Ainda que o acordo seja aprovado na quarta-feira e os membros do sindicato retornem ao trabalho, a empresa continua em uma situação financeira crítica. Especialistas e analistas do setor começaram a considerar uma possibilidade antes impensável: uma separação ou falência pode estar à frente da Boeing se a companhia não alterar seu curso atual.

A Boeing está avaliando a venda de ativos que possam gerar capital essencial enquanto se desfaz de unidades não essenciais ou com desempenho inadequado, conforme informações de fontes ligadas às discussões. Dias antes da gala, o conselho da empresa se reuniu na sede da Boeing em Arlington, Virgínia, onde os diretores questionaram os responsáveis por cada divisão e revisaram relatórios sobre a situação de cada unidade, discutindo os próximos passos para a fabricante de aviões em dificuldades.

A Boeing recebeu críticas por sua expansão excessiva e precisará encolher, afirmou Ortberg em uma mensagem aos funcionários no início deste mês. “Precisamos ter clareza sobre os desafios que enfrentamos”, afirmou. “Devemos também focar nossos recursos em desempenho e inovação nas áreas que são essenciais para a nossa identidade.”

Ortberg está buscando arrecadar pelo menos US$ 10 bilhões e planeja demitir milhares de funcionários para conter as perdas que agravaram os problemas de fabricação da Boeing e prejudicaram uma complexa cadeia de suprimentos.

A Boeing tentou, sem sucesso, desfazer uma joint venture de foguetes que possui com a Lockheed Martin e segue sobrecarregada com programas do governo dos EUA, como um problemático avião-tanque militar e os jatos de substituição do Air Force One. Na semana passada, a empresa finalizou um acordo para vender uma pequena subsidiária de defesa que fabrica equipamentos de vigilância para o Exército dos EUA, conforme informaram fontes a par do negócio.

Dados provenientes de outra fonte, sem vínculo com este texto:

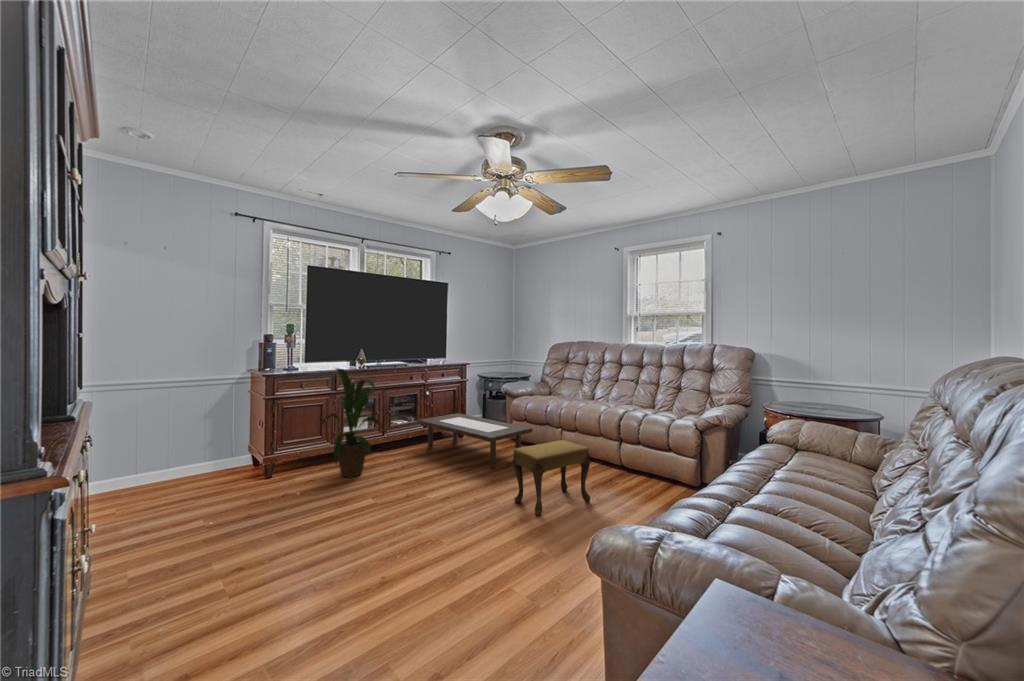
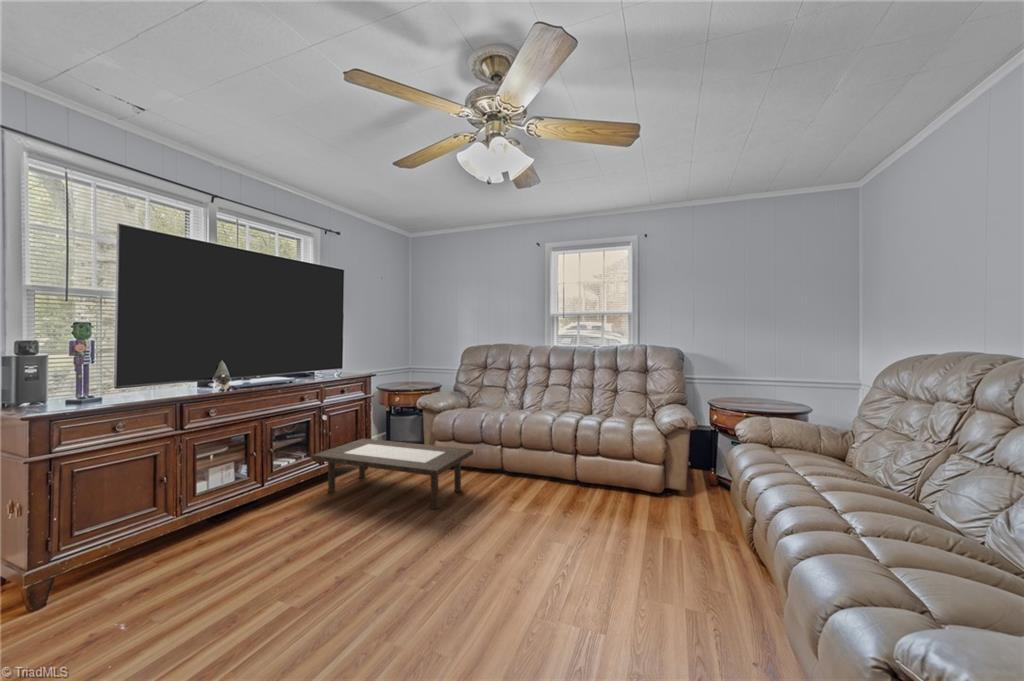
house plant: present [319,368,392,478] -> none [145,395,292,570]
footstool: present [513,440,590,516] -> none [495,465,585,577]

Ortberg assumiu a liderança da empresa em agosto e fará seus primeiros comentários públicos como CEO na quarta-feira, quando o sindicato deverá votar no novo contrato e a Boeing apresentará seus resultados financeiros referentes ao trimestre encerrado em 30 de setembro. A empresa alertou que registrará bilhões de dólares em encargos e um prejuízo trimestral de US$ 6 bilhões.

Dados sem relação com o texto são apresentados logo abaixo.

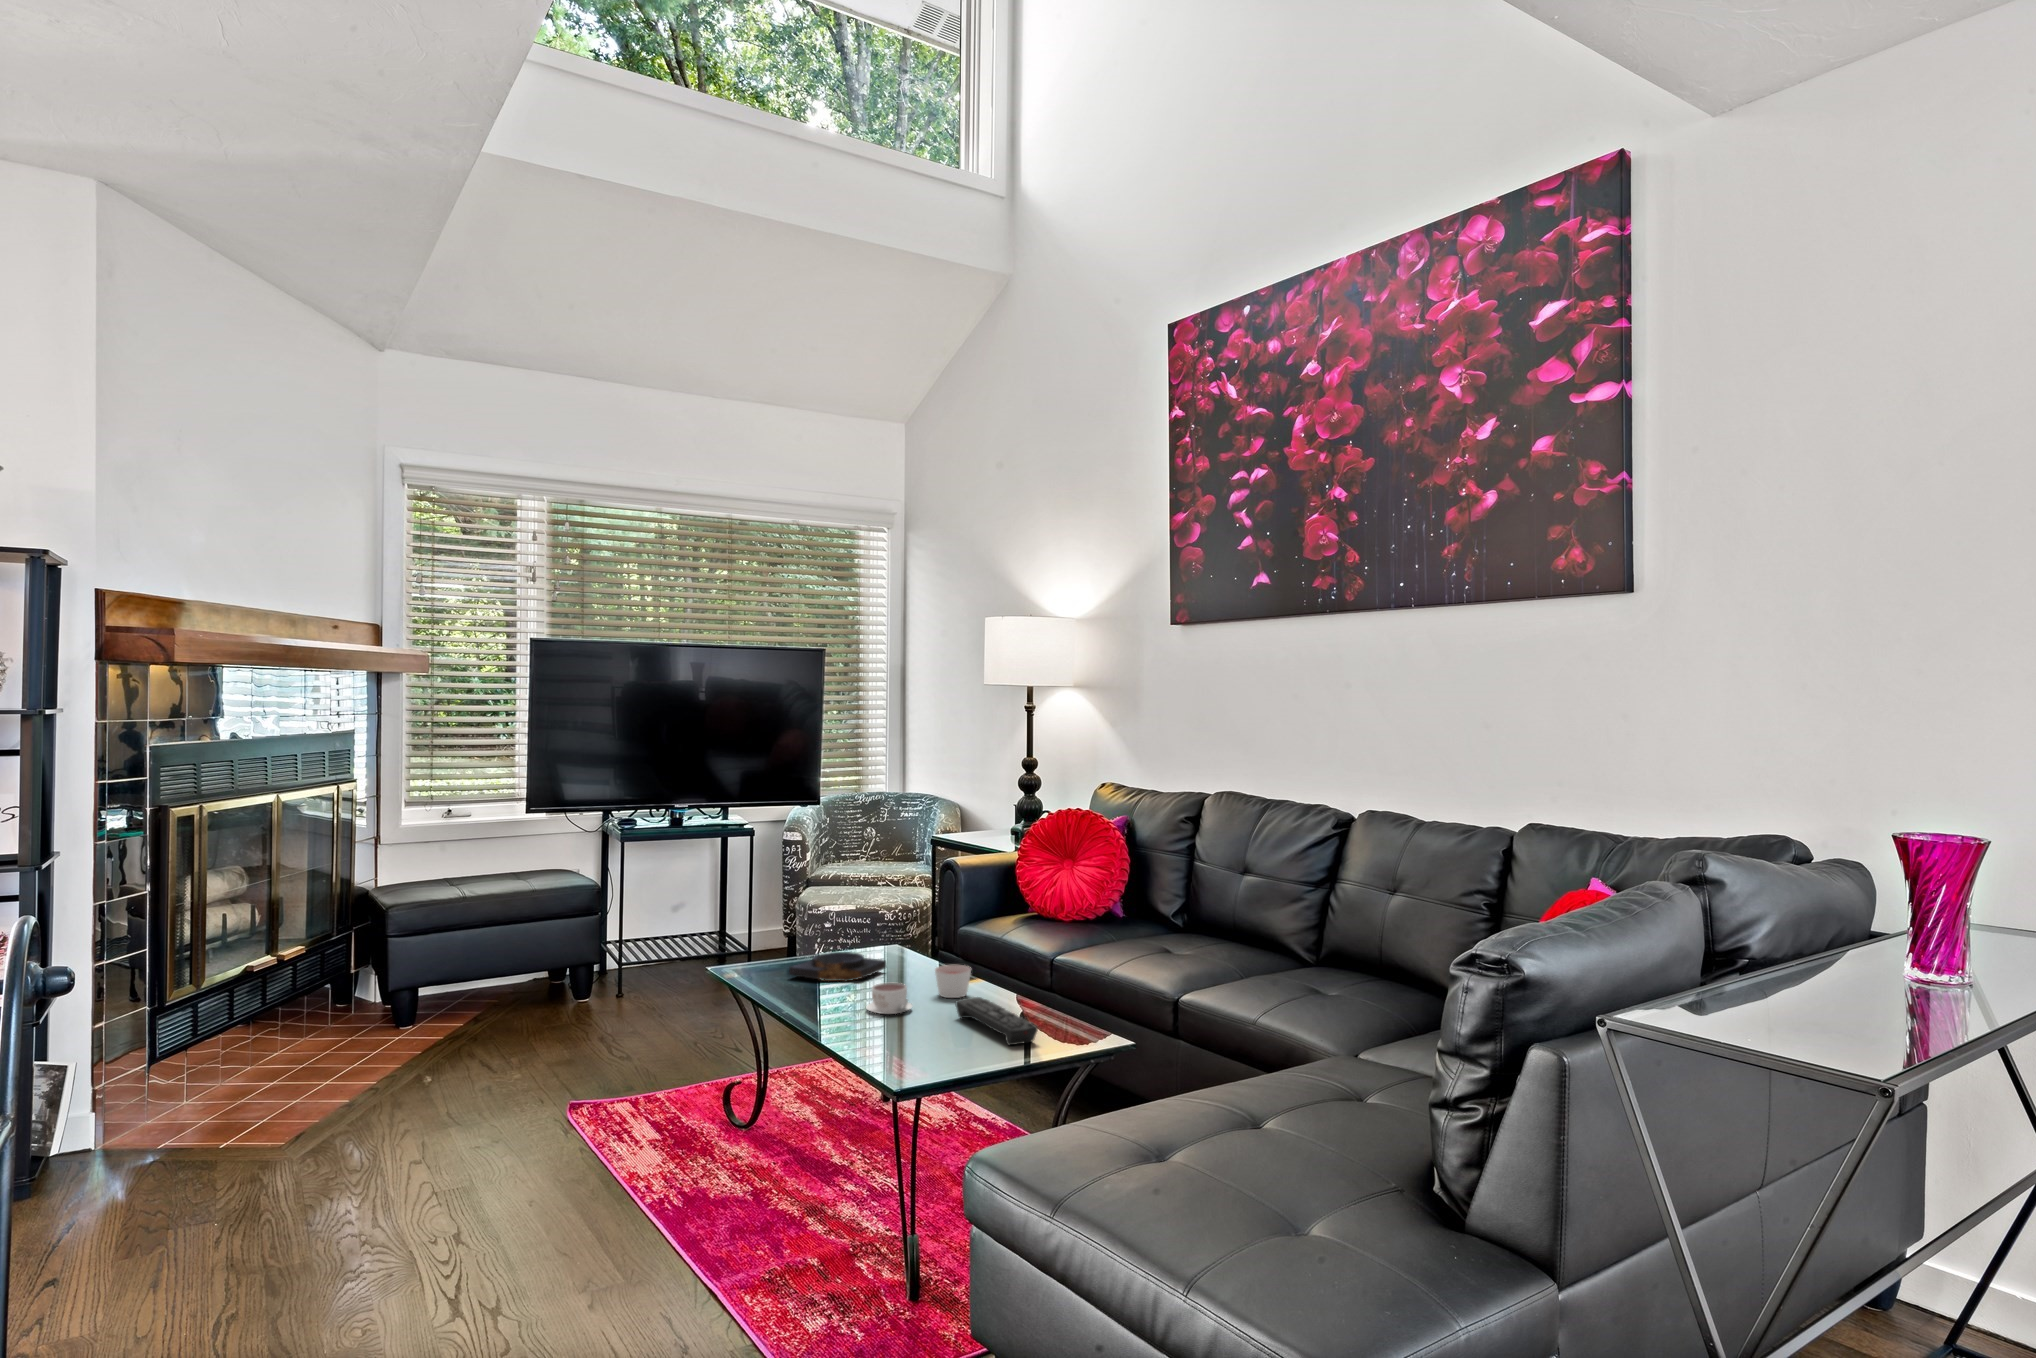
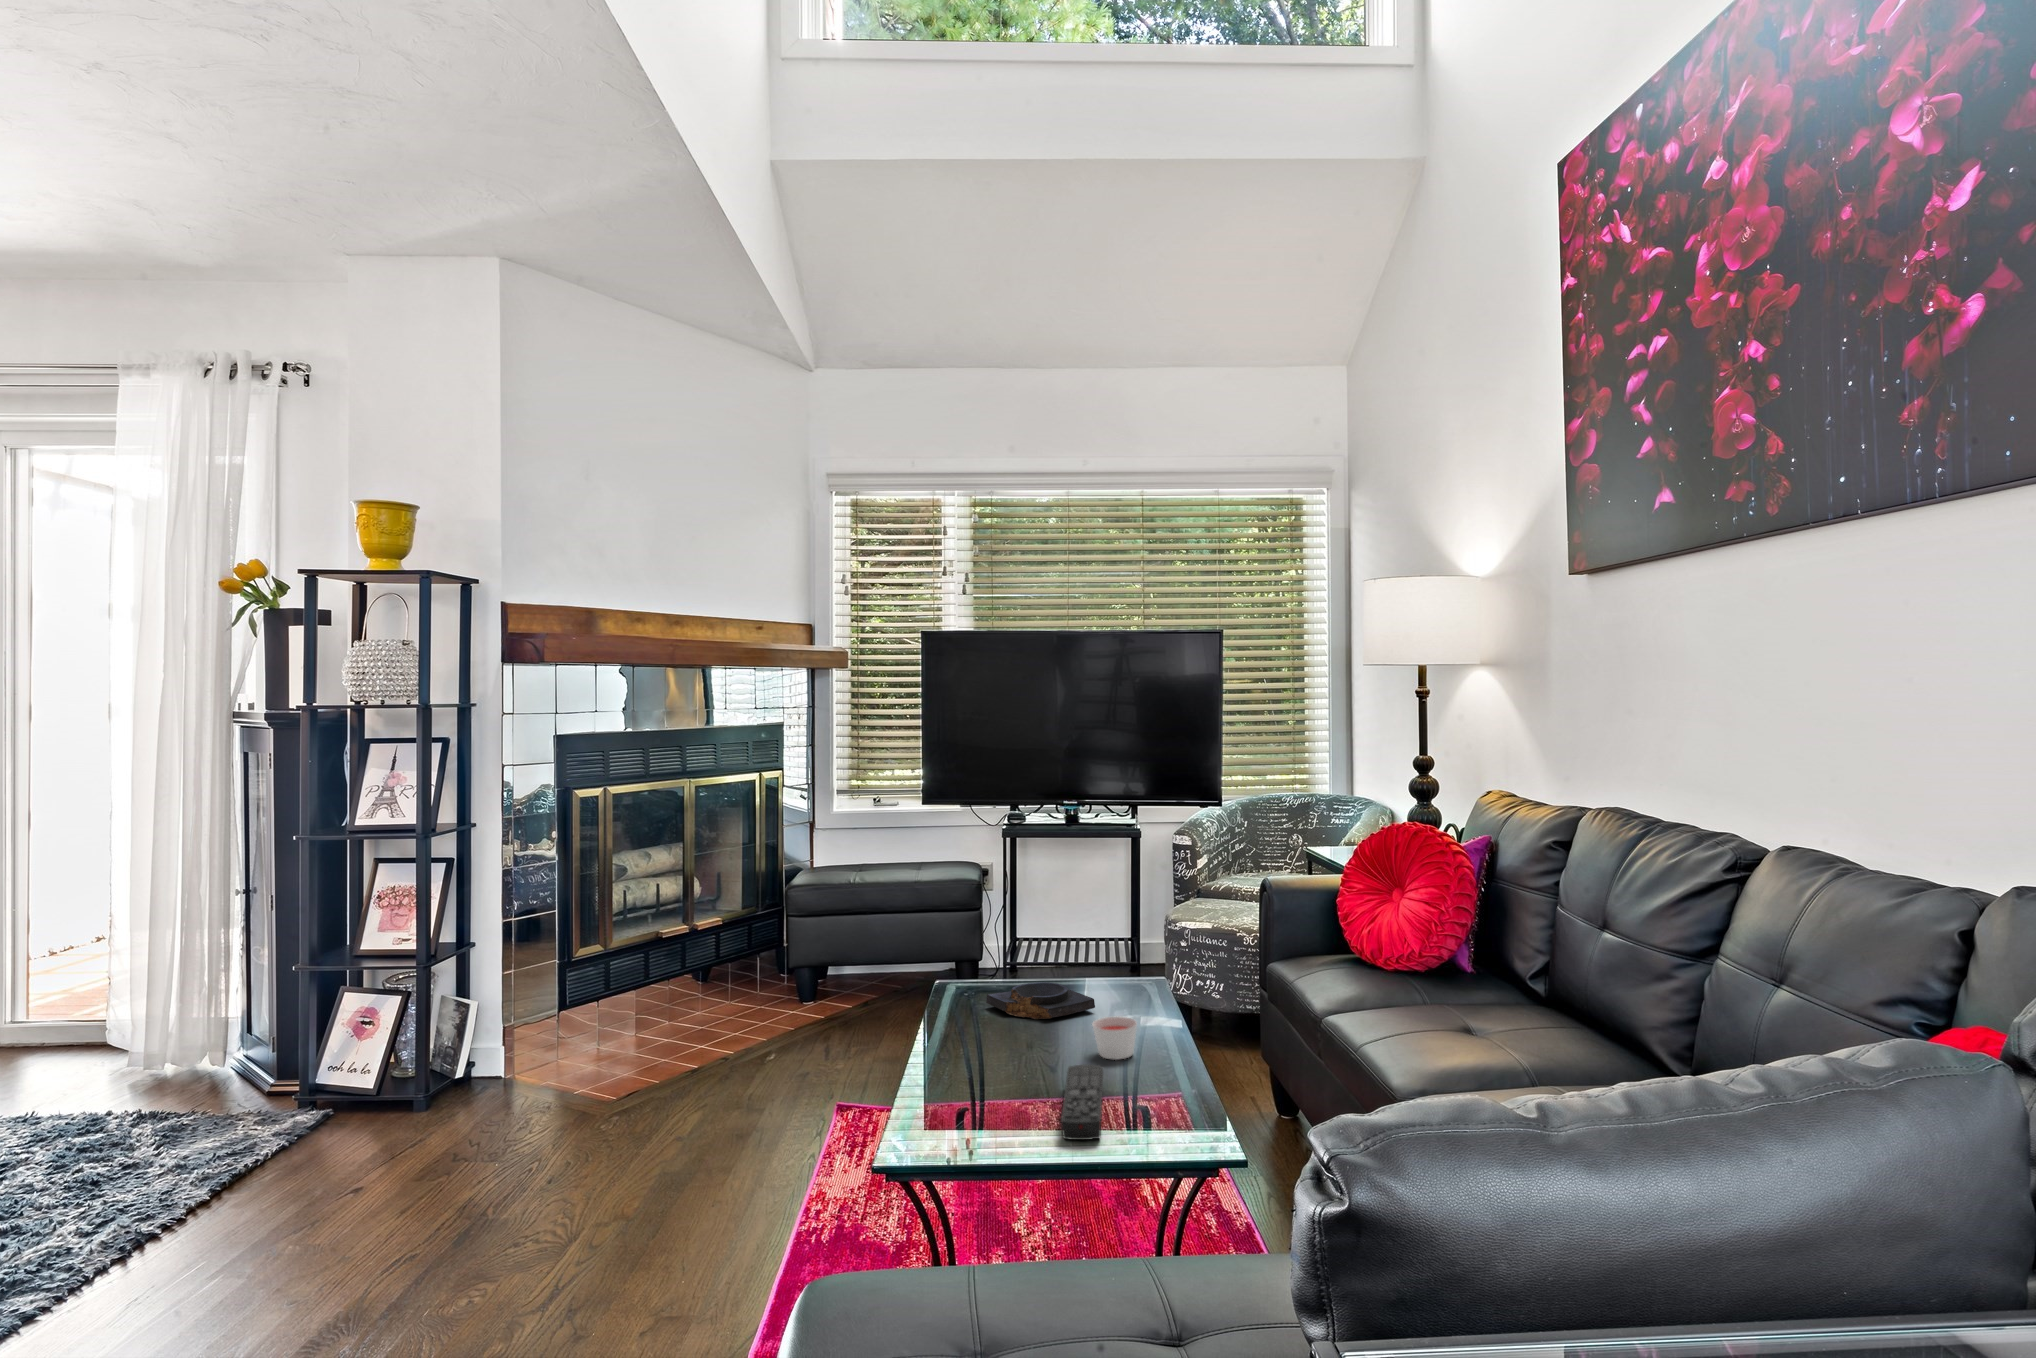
coffee cup: present [866,982,912,1014] -> none [989,1031,1049,1070]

Aviões com defeitos e confiança abalada

Ortberg enfrenta o desafio de reestruturar uma grande fabricante que prejudicou a confiança do público. Em janeiro, um plugue de porta explodiu em um voo da Alaska Airlines porque os funcionários da fábrica da Boeing falharam ao trocar parafusos essenciais. Em julho, a Boeing aceitou se declarar culpada de uma acusação criminal por ter enganado os reguladores de segurança aérea antes de dois acidentes fatais com o 737 MAX em 2018 e 2019. Além disso, a espaçonave Starliner da Boeing agora enfrenta um futuro incerto após problemas técnicos que deixaram dois astronautas presos na Estação Espacial Internacional.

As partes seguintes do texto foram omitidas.